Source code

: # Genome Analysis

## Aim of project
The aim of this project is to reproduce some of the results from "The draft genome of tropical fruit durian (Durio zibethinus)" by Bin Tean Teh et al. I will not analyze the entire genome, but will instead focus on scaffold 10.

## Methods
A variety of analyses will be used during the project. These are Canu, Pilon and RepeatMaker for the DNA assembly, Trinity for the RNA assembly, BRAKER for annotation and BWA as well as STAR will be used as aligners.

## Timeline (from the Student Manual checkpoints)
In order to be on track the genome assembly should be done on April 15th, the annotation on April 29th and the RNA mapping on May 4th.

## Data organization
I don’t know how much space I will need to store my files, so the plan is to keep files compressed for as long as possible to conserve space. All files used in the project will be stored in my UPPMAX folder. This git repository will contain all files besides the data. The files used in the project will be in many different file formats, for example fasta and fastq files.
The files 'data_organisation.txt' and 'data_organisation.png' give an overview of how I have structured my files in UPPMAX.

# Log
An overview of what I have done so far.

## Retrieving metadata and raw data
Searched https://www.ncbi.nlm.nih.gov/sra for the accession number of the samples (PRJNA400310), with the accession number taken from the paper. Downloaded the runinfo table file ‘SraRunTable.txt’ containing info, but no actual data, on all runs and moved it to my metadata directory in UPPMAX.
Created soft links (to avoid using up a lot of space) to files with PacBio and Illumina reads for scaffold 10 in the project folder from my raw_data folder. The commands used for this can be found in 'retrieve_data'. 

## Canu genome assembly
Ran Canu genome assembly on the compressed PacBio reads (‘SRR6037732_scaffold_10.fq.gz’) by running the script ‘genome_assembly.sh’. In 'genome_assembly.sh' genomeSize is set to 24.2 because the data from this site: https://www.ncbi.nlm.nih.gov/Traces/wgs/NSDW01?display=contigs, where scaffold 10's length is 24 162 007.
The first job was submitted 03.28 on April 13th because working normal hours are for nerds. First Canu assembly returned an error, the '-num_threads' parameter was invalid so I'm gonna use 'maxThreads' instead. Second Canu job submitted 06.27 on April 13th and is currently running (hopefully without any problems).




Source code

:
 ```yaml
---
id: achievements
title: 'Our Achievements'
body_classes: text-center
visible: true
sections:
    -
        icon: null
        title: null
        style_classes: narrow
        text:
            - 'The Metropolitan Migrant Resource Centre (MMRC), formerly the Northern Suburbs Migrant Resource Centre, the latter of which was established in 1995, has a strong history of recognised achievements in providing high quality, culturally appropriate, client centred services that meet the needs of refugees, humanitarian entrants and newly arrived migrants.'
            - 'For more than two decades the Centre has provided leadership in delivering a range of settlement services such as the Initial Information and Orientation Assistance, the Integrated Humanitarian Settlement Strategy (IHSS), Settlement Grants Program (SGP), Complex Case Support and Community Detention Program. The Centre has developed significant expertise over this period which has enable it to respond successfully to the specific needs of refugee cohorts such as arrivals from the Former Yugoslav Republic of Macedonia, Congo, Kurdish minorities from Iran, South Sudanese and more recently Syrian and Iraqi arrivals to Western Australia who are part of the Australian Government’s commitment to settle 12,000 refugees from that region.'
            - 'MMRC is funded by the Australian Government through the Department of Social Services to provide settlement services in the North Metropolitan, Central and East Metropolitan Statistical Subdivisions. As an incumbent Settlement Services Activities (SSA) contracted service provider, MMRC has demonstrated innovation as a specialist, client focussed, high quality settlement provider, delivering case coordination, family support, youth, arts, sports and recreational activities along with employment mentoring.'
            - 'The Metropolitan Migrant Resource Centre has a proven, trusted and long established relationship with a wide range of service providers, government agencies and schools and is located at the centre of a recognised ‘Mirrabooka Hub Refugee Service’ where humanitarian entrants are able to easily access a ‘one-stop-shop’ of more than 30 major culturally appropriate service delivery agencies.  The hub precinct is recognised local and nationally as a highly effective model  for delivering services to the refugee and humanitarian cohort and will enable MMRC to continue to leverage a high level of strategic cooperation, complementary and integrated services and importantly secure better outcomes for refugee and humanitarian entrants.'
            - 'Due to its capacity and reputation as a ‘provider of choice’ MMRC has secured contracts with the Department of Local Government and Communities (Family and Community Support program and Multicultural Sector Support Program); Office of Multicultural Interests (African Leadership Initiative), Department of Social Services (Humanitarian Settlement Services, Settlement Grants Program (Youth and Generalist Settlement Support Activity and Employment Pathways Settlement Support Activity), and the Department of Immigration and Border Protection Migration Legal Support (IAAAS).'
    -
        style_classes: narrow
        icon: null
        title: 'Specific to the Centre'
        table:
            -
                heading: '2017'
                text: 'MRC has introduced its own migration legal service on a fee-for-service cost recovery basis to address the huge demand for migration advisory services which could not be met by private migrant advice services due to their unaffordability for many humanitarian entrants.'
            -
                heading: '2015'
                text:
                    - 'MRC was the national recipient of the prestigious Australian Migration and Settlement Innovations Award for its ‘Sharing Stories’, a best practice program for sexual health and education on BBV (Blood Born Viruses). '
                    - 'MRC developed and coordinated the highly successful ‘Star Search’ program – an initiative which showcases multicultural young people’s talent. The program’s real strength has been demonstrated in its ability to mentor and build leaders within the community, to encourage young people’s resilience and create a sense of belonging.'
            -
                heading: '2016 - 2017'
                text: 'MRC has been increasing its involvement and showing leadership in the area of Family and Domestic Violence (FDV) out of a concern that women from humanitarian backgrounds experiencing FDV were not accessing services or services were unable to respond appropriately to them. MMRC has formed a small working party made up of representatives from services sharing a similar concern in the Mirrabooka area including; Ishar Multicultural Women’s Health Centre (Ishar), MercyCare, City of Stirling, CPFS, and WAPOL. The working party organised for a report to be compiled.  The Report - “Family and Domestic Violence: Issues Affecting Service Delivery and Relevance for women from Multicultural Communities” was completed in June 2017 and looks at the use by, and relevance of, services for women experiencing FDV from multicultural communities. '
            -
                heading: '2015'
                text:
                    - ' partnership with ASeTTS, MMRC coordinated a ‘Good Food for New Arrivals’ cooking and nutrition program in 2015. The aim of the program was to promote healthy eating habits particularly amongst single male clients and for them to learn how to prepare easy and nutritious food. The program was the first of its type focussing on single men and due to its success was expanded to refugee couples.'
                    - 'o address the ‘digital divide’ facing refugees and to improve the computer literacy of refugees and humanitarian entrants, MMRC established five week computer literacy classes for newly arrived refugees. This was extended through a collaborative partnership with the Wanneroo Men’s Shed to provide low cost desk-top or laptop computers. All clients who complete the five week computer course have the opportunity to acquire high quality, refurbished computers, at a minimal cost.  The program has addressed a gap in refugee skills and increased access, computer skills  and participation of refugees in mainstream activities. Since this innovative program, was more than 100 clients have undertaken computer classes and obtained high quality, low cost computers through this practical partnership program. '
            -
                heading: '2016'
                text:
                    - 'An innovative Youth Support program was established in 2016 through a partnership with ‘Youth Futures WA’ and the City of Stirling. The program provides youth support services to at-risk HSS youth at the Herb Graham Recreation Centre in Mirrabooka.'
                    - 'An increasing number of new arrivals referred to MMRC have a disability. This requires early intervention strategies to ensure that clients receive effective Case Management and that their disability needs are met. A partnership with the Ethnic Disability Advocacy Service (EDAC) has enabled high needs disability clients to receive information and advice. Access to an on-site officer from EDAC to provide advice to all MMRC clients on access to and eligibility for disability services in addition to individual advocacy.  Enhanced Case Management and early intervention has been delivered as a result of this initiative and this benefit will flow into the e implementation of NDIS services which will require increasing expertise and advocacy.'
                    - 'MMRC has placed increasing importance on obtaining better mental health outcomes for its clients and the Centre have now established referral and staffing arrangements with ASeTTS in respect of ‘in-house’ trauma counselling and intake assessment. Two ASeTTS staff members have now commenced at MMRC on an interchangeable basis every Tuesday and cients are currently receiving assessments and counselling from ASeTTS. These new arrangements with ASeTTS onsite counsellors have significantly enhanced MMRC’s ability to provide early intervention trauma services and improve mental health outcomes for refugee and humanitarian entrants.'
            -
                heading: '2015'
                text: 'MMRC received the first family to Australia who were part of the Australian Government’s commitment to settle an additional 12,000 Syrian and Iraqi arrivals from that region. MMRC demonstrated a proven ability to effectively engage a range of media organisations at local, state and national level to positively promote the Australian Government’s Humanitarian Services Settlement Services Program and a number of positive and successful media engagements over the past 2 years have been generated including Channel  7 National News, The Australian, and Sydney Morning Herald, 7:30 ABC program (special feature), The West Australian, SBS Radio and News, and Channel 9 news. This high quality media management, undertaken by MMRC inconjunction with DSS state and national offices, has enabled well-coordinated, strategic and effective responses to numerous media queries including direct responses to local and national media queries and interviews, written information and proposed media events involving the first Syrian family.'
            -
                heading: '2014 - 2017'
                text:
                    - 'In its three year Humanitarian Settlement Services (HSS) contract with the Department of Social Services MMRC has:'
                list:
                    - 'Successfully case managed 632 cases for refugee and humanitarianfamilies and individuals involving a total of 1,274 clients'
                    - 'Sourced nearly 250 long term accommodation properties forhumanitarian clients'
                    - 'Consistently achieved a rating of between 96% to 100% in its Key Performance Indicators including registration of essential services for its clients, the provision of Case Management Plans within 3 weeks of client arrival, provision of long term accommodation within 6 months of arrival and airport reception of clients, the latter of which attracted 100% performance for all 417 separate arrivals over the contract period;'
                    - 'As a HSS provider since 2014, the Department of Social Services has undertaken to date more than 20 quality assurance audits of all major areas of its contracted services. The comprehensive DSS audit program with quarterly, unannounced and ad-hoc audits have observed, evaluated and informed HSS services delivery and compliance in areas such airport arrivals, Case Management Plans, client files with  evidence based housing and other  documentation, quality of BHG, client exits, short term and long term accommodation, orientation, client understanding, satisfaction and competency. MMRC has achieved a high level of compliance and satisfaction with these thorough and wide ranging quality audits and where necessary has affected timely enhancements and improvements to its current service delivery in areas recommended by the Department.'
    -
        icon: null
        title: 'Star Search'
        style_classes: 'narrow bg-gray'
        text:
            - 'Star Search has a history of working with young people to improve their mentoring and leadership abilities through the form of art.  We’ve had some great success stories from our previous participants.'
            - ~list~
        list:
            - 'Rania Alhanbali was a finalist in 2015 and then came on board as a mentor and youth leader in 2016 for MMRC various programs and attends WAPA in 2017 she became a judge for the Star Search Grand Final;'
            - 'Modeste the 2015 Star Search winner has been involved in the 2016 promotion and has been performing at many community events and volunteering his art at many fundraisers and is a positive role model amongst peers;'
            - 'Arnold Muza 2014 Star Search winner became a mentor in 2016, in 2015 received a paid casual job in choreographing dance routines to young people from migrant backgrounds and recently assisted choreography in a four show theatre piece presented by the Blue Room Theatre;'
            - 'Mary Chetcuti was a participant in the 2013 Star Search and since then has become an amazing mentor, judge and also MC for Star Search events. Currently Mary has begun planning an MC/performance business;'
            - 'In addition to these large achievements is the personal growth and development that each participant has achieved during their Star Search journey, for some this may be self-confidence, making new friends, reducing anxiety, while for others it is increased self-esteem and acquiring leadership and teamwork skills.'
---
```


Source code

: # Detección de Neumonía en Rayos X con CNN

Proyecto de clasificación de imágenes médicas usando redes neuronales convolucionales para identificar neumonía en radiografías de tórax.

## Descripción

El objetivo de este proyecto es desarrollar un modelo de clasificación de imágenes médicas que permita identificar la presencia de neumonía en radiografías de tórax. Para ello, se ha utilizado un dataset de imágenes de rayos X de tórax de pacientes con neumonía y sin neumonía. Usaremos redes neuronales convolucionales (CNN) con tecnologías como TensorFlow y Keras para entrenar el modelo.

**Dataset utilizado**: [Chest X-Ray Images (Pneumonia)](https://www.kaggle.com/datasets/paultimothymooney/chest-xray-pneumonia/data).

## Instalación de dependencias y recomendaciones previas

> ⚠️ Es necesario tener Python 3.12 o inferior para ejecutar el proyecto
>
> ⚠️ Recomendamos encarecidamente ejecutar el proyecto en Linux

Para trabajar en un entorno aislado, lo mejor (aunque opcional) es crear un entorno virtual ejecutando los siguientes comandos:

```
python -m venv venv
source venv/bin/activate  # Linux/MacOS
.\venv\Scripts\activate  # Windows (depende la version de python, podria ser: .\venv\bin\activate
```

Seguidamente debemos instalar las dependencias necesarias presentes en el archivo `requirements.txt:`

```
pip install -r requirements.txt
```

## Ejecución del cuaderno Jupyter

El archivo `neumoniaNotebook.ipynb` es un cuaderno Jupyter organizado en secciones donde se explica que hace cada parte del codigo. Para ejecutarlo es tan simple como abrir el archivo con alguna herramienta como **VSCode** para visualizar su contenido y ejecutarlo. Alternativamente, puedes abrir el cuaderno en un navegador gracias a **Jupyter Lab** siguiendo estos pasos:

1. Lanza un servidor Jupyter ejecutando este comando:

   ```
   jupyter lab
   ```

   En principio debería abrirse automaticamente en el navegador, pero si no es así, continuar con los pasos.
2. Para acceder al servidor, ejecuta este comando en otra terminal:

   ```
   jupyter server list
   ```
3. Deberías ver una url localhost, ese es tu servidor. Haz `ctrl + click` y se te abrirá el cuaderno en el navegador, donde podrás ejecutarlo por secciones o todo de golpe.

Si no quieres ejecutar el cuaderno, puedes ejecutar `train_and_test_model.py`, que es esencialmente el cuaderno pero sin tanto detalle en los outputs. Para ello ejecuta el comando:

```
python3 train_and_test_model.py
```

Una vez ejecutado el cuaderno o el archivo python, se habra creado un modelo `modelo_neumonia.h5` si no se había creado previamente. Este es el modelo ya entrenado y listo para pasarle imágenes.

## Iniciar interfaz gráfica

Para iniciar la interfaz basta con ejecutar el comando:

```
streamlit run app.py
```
______________________________
▶ _EXERCISE DESCRIPTION_: Within the data above, filter for lines containing the word "clasificación" and copy each one.

▶ _OUTPUT_:
Proyecto de clasificación de imágenes médicas usando redes neuronales convolucionales para identificar neumonía en radiografías de tórax.
El objetivo de este proyecto es desarrollar un modelo de clasificación de imágenes médicas que permita identificar la presencia de neumonía en radiografías de tórax. Para ello, se ha utilizado un dataset de imágenes de rayos X de tórax de pacientes con neumonía y sin neumonía. Usaremos redes neuronales convolucionales (CNN) con tecnologías como TensorFlow y Keras para entrenar el modelo.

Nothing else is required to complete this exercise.